К тому времени, как дора вползла носом на берег по соседству с нами, вдоль воды выстроилась явившаяся от костра революционная тройка в составе все того же Ардальона, а с ним вовсе уж дряхленького старичка в хлопчатобумажном кителе времен Морских Сил Республики. Третьим был, судя по хрустящей наглаженной форменке, совсем недавно, по весне, демобилизованный морячок, и, поглядев на его упорную шею и на папироску, прикушенную у самого огонька, я уразумел, что девушка в белом не пролетит сегодня сквозь жухлые камыши на самой старой лодке с нашей пристани…
В доре Колька Прахов торопливо стаскивал через голову спортивную куртку, заголял на спине тельняшку, Лешка-капитан, приготовляясь прыгать на сушу, с грохотом подтаскивал по планширю протез, но Серега Прахов остановил всех:
— Ребята, хотел я вам представить еще одного моряка, да у него такое дело, что надо ему домой…
— Зачем спешить, братишка? — спросил Ардальон. — Полчаса раньше, полчаса позже…
— Нет, ребята, надо. С праздником вас и счастливо!
— Стоп, братишка! — подбежал Ардальон. — Давай-ка — за тех, кто в море!
— Ну что ж, — согласился я, — за тех!
Я махнул им рукой и полез к мотору, и они там, на берегу, сдвинулись все к доре, и будто бы сразу сгустился над берегом костерный дым или сгустились на деревьях листья, но это вечер просто-напросто поднимался, поскольку, как и положено, опускалось за горизонт солнце, а за прибрежные холмы, поросшие высоким лесом, оно всегда опускается раньше. Вода совсем темная стала, лишь длинный, разветвляющийся во все стороны ствол березы просвечивал, скрываясь в глубине, вода поэтому выглядела еще прозрачнее и тяжелее, тонкие белые сучья растекались в ней, и я отгреб немного подальше.
— Эй! — несильно крикнул с берега Серега. — Про Ивакинскую горку сегодня потолкуем…
Мелькали там неясные тени, и слабое зарево костра колыхалось над поляной…
— Эй! — еще крикнул Серега. — Федьку в больницу пошли. Пусть дружа-ат!..
— А как же, — ответил я, — ты сам план закругляй и приходи!

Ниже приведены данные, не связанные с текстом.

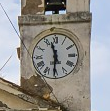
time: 11:30
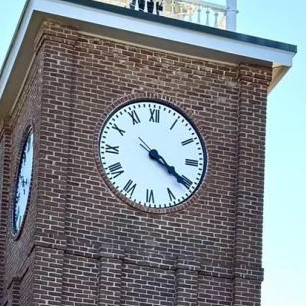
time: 4:20
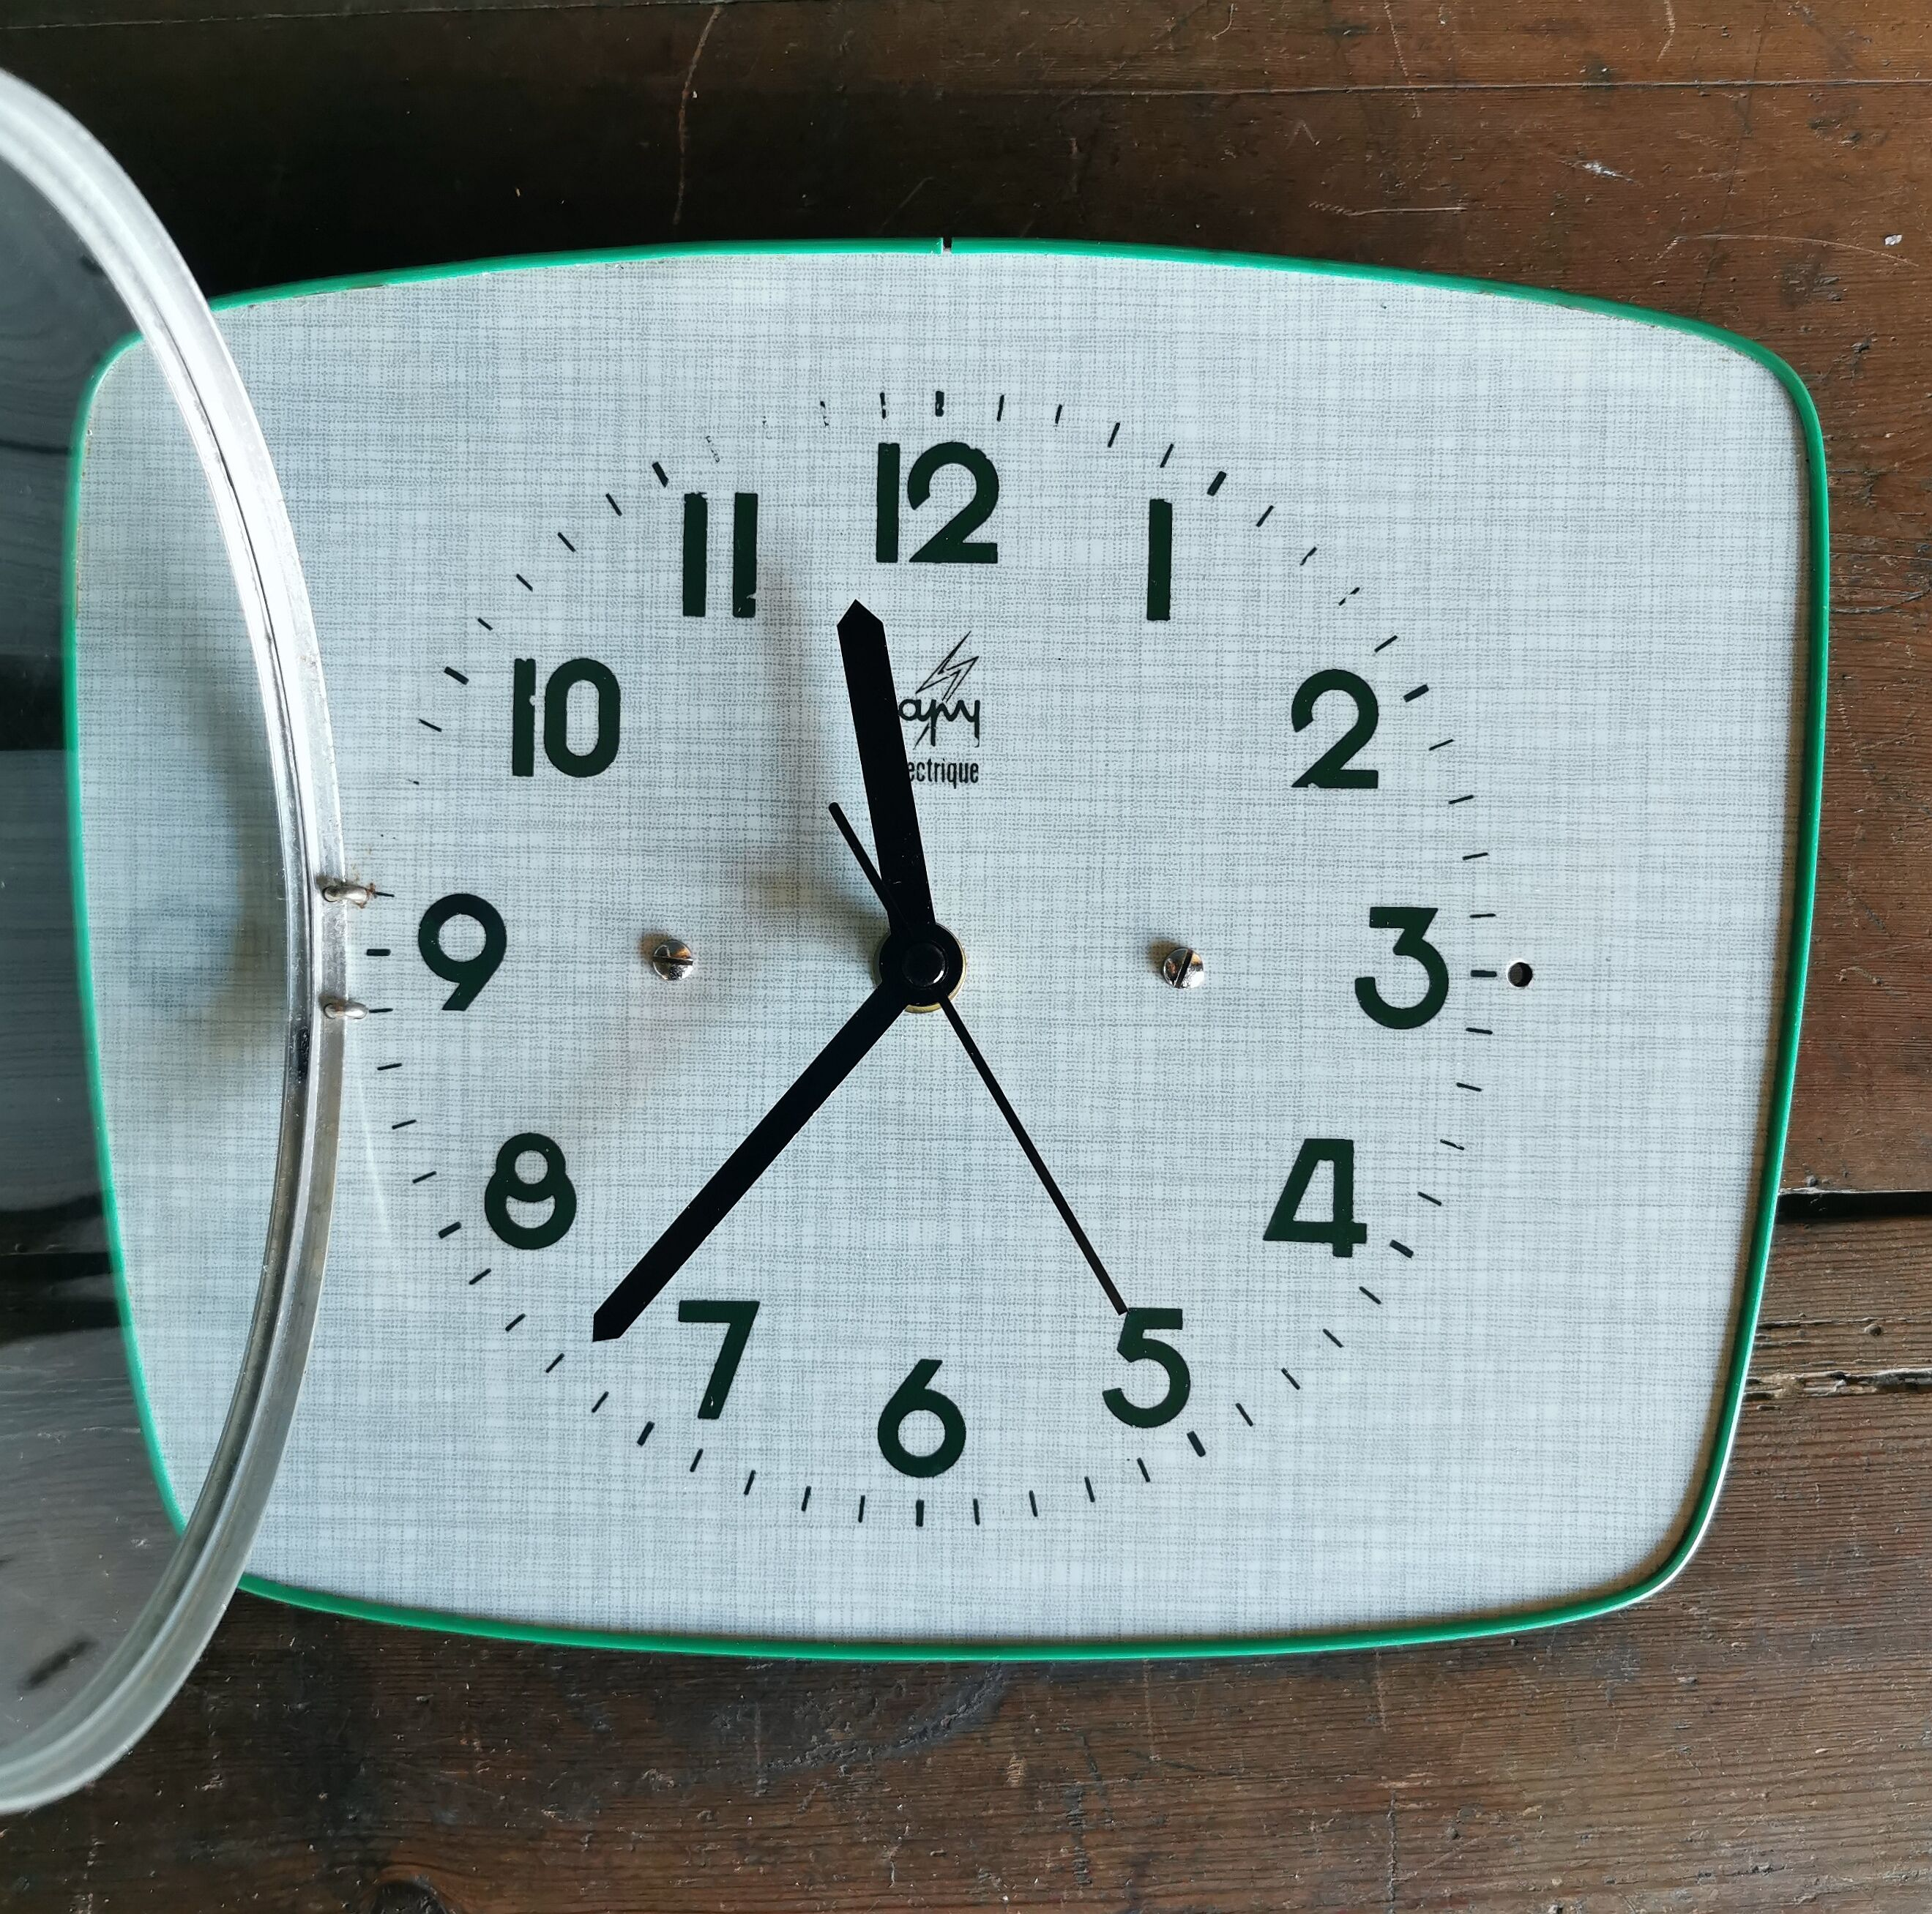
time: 11:37
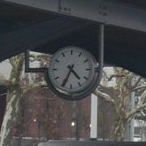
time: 4:34
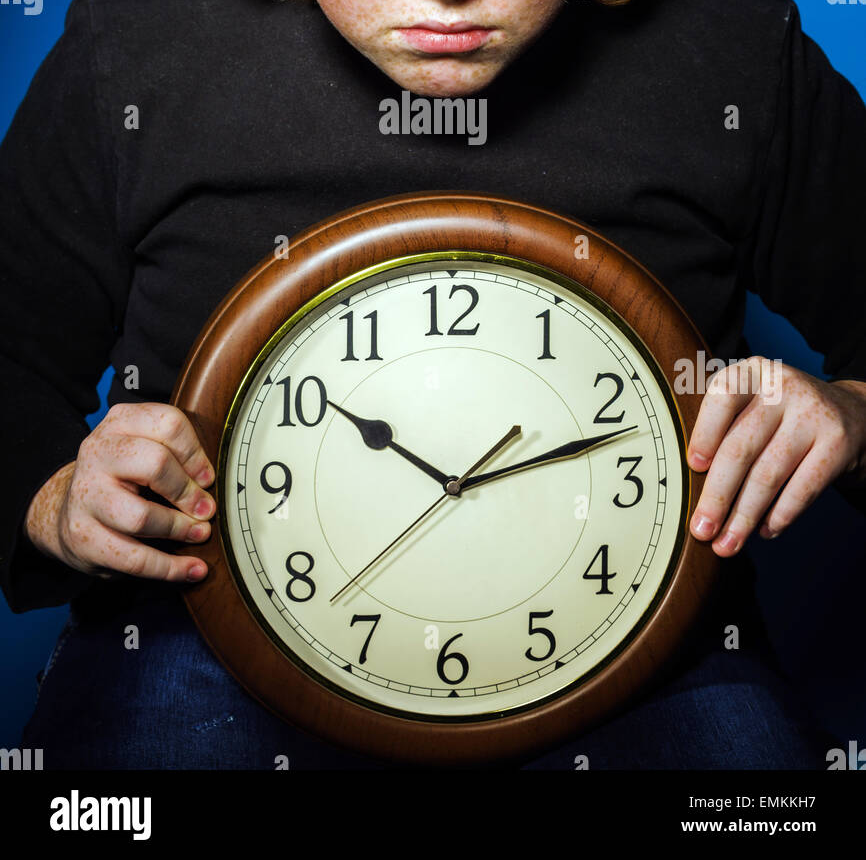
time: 10:12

— Пока-а-а… — совсем несильно крикнул с берега Сергей, но звук пронесся над водой легко и стремительно, как звонкая ночная утка.
— …А ты ведь, папка, сейчас не в катере, а за тем бугром, — сказала дочка и обрадовалась собственной догадливости.
Когда остались позади Посадские острова, и катер с включенными ходовыми огнями глиссировал посреди плёса, и дальние берега сливались с небом, дочка подсела ко мне:
— Папк! Мне почему-то нос щипет, когда вокруг хорошие люди. Правда, я дура?
— Правда…
— Нет, ты не смейся!
— А я и не смеюсь…
— Смеешься!
Дочка отодвинулась к своему борту.
— Не грусти, а то зеленеешь! — крикнул я ей.
— А ты розовый и довольный, — ответила она мне.
— Ладно… Ты послушивай озеро, тут ведь носятся, дьяволы, без огней!
Она приникла еще ближе к борту, подняла воротник куртки, положила подбородок на подставленные локти, задумалась о своем. Это ей от матери передалось — так о своем задумываться, что на расстоянии задумчивость видна. Я вначале беспокоился, толкал, бывало, ее осторожно: «Ты чего?» — «Ничего, — отвечает, — думаю…» Может, и мне только кажется, что я думаю незаметно для других?
Покосился я на дочку да и уставился вперед, потому что темнело по-июльски быстро, берега совсем с водой слились и только на глади плёса было светлее от колеблющихся в полированной воде крупных июльских звезд. Будто и не было ветреного дня. Только иногда плавно встряхивала катер затухающая волна от чьей-то далекой моторки, а за поворотом встало уже над хвойным бором Монастырских островов городское зарево, и в самое небо, в созвездие Стрельца, взбежала пунктирная цепочка красных огоньков ретрансляционной мачты.
Дочка в уголке немного оживилась, когда мы выскочили на первый плёс, и город справа засиял огнями, но озеро от этого стало еще непрогляднее, жужжали по нему там-сям припозднившиеся моторки, и я взял на всякий случай в правую руку сигнальный фонарик и левое ухо выторкнул за борт, потому что моторы ревели уже и вблизи — и хоть бы где один огонек!
Потом услыхал я посреди озера вопль, сбавил ход и вовсе остановился, дочка забеспокоилась, но когда вопль повторился, засмеялась:
— Так ты этого испугался? Совсем от жизни отстал, папочка! Это же пляшут!